Although this current study did not find any relationship between genders with patients a systolic blood pressure and the survival time until hypertension-related death; this finding is similar with previous research finding by Ref.33. But other studies in Ethiopia and India have reported that the covariate gender does not have any association with hypertension35,36.

The finding from the current study showed that related disease was significantly associated with both survival time and SBP measurements of hypertension patients. This finding was similar with previous researcher finding37. Similarly, stages of hypertension disease and adherence to treatment were potential barriers that associated with both survival time and SBP measurement of the patients in the current study. The finding was consistent with the previous study finding38. The study found that there is strong dependence between a systolic blood pressure and survival time of hypertension patients, and suggests that joint model analysis rather than separate model analysis for such kind of dependence outcomes, clinical and medical studies. These findings are agreed with previous researchers finding12,13,23.

Conclusions

The study concludes that the covariates with significant effects on survival time and longitudinal systolic Blood Pressure are the family history, stage of hypertension diseases, related diseases, adherence to treatments, and smoking tobaccos were potential barriers that affect both survival time and blood pressure measurements of the patients. Also, the patients with good adherence, with normal blood cholesterol level, patients did not intakes Khat, and patients with a positive family history had better survival probability compare with patients with poor adherence, raised blood cholesterol level, patients intakes Khat, and patients with negative family history respectively.
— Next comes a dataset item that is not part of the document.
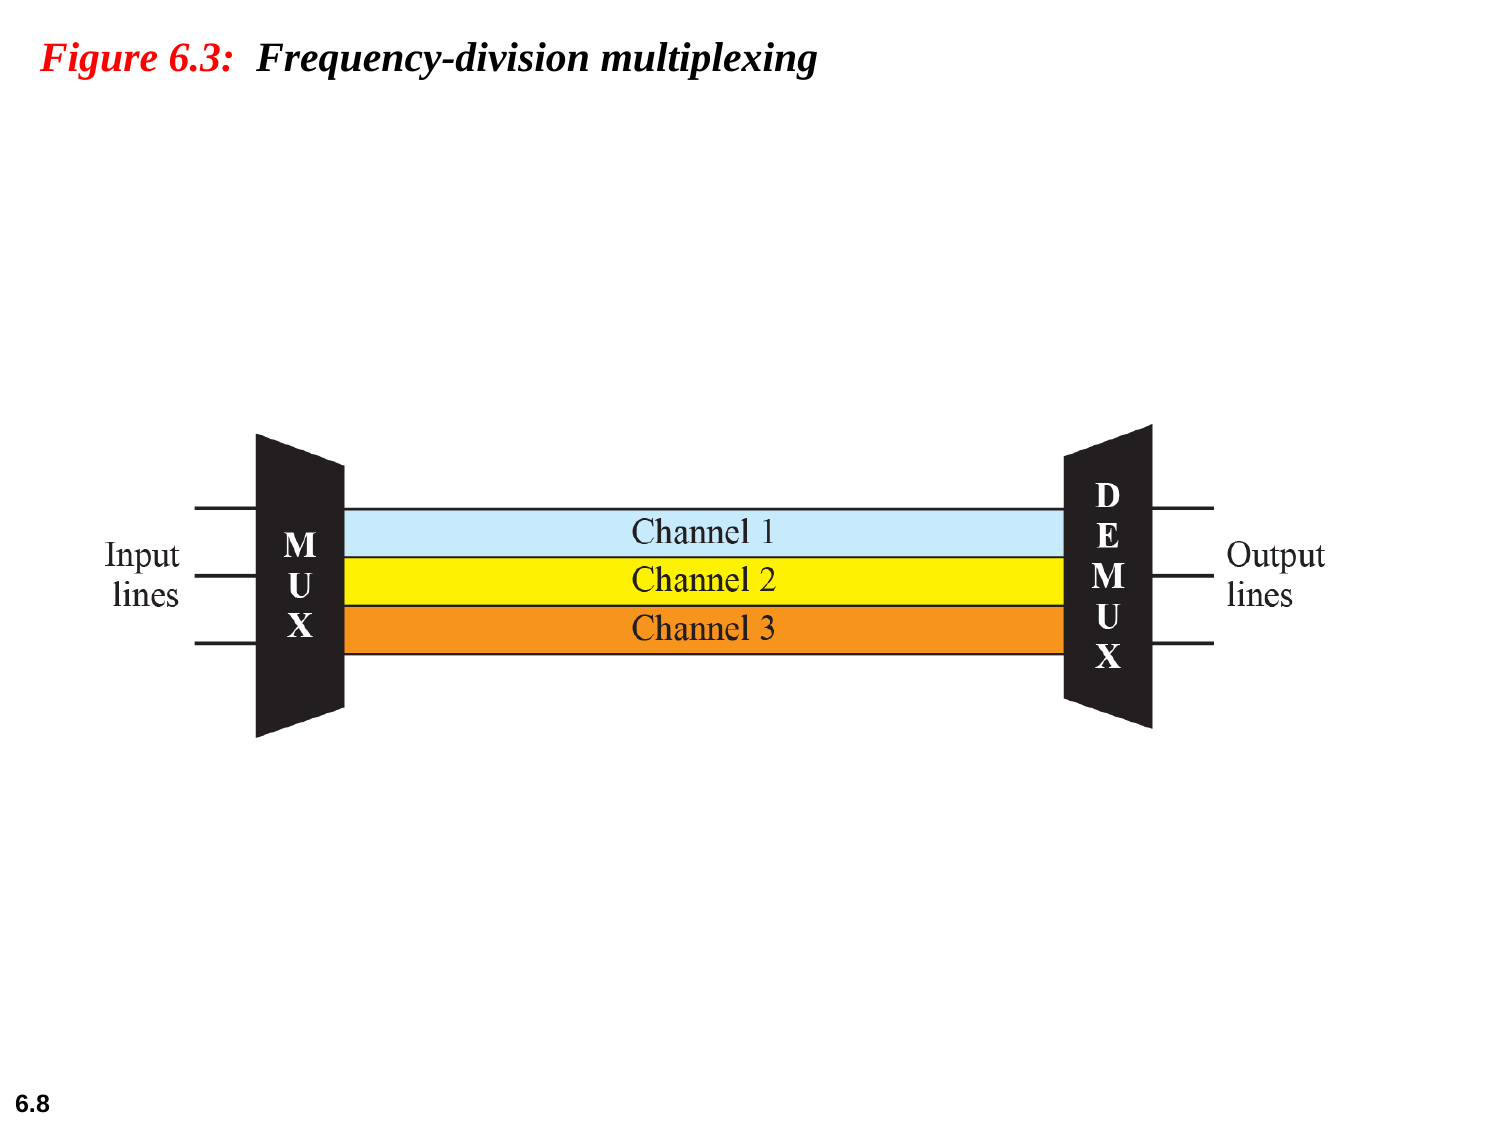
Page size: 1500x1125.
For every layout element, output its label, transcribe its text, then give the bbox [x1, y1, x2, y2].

text_box Figure 6.3: Frequency-division multiplexing [24, 22, 1363, 87]
picture [103, 424, 1326, 738]
text_box 6.‹#› [0, 1049, 313, 1125]
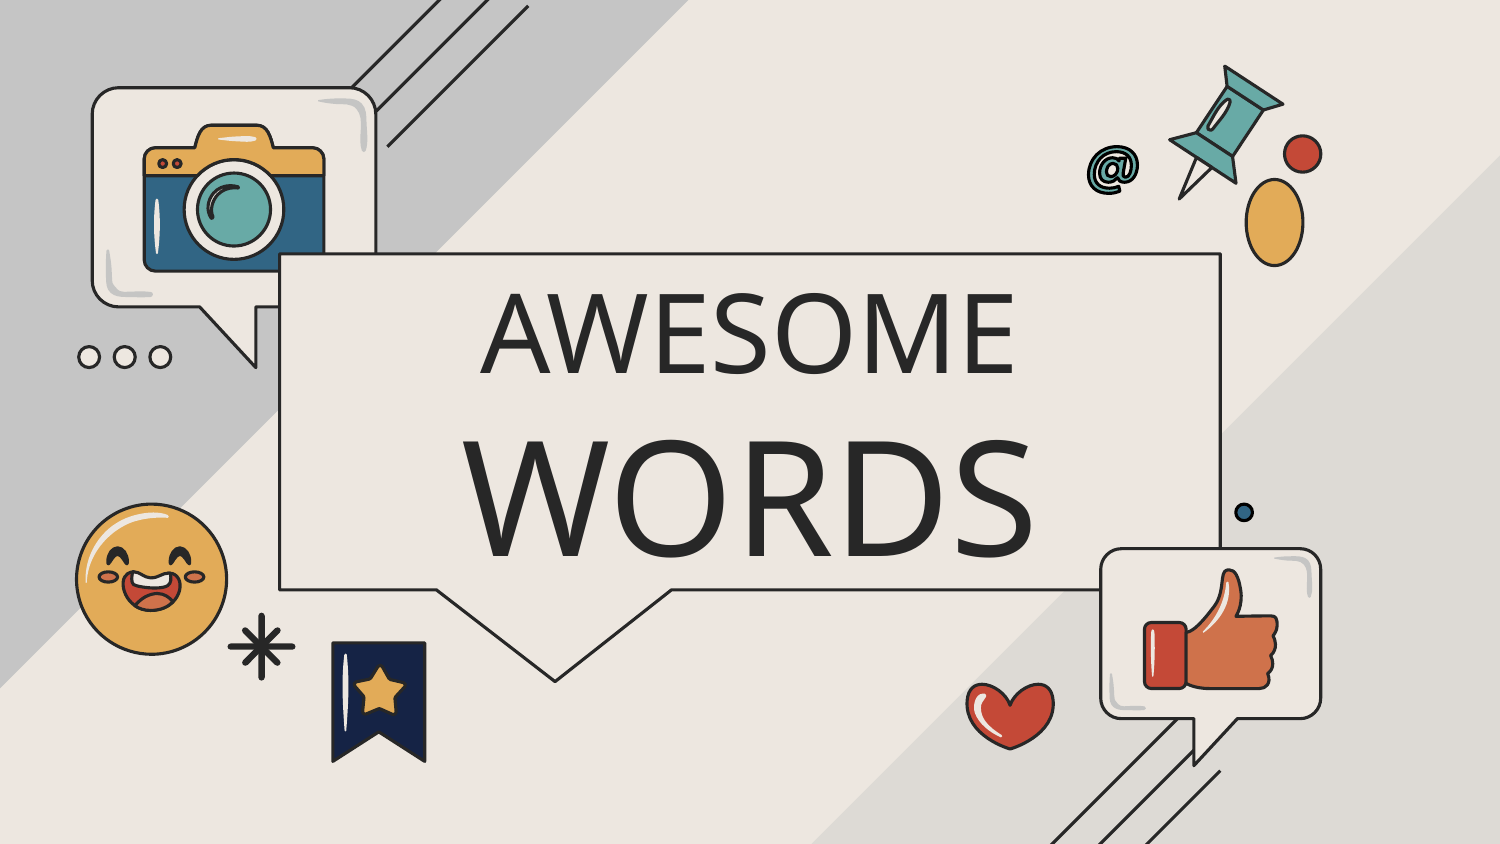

The significance of the association parameter in the joint model indicates that there is a strong dependence of systolic blood pressure and survival time of hypertension patients. When evaluate the overall performance of the separate and the joint models, the joint model performs better for analysis of hypertension patient’s data.

In conclusion, there are significant numbers of hypertension patients were found in the study area, and great attention and intervention should be needed on identified potential barriers. Aggressive work by stakeholders towards awareness creation about the effect of potential barriers; promotion of healthy lifestyle and improving health checkups among the community, implementation of community-based screening programs needed for early detection of hypertension and to treat hypertension related diseases are highly recommended.